James II’s coronation record provides some idea of the idealising nature of these forms. The ceremony itself and the symbolic, hyperbolic structures around it painted figures larger than life. Similarly, in the entry prepared for Maria de’ Medici into Paris in 1610, her husband Henri IV had been deliberately painted as something above and beyond a simple man. The idea of him as king could not be conceived or understood, wrote Mathurin Regnier the inventor of the show, “sans s’imaginer quelquechose au dessus de l’homme”; the thematic structure of this entry, therefore, was founded upon ideas such as exaltation, praise, glory and exhibition. By the display of greatness, inventors of festivals hoped to teach their princes to emulate what they saw and to remind them of past achievements which might be repeated in the future. Thus, in 1589, the history of good government in Florence, the splendid dynasties of the Lorraine and Medici families, and their victorious military histories are displayed on the arches erected for the entry of Christine de Lorraine.

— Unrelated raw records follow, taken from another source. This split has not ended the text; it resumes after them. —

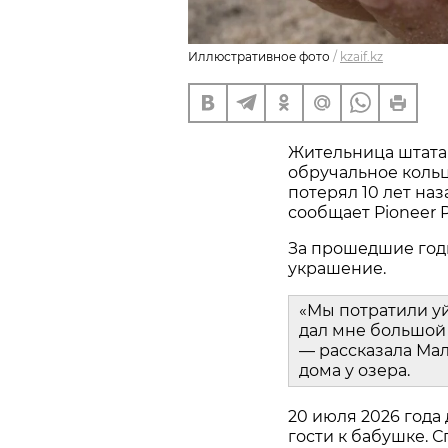
Иллюстративное фото
/
kzaif.kz
Жительница штата
обручальное кольц
потерял 10 лет наз
сообщает Pioneer P
За прошедшие год
украшение.
«Мы потратили у
дал мне большой 
— рассказала Мал
дома у озера.
20 июля 2026 года
гости к бабушке. С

The first arch [Example 9], through its symbolic images, demonstrates the history of good government in the city; the second [Example 10] sets forth in a series of canvasses the dynasties of Lorraine and Medici - here, Catherine de’ Medici and her family are shown; while the military history of the two houses since the first crusade appeared on the third arch.

Inventors of festivals were equally ambitious for themselves as for the princes they served, for they recognized that their own status was closely allied to the lofty roles they created for their patrons. From the mid sixteenth century, into this arena came the Jesuits who saw the enormous advantages for their order in getting close to princes by praising them in their works. One of the most astonishing displays of their ingenuity and inventive powers can be seen in the royal entry they organized into Avignon in 1623 to greet Louis XIII after his series of victories over the Protestants. One might venture to say that their designs were preposterous in their complexity. In this arch [Example 11], the structures seems to have grown sideways. You can still see the simple double-columned arch at the centre, but excresences have developed on either side adding new structures and the numerous statues and pictures which make up the Portal of Felicity. Onto the façade of the cathedral, this structure was glued [Example 12] : an immense building with its decoration of saintly images surrounding and overwhelming the tiny arch seen at the beginning of a deep perspective leading into the church.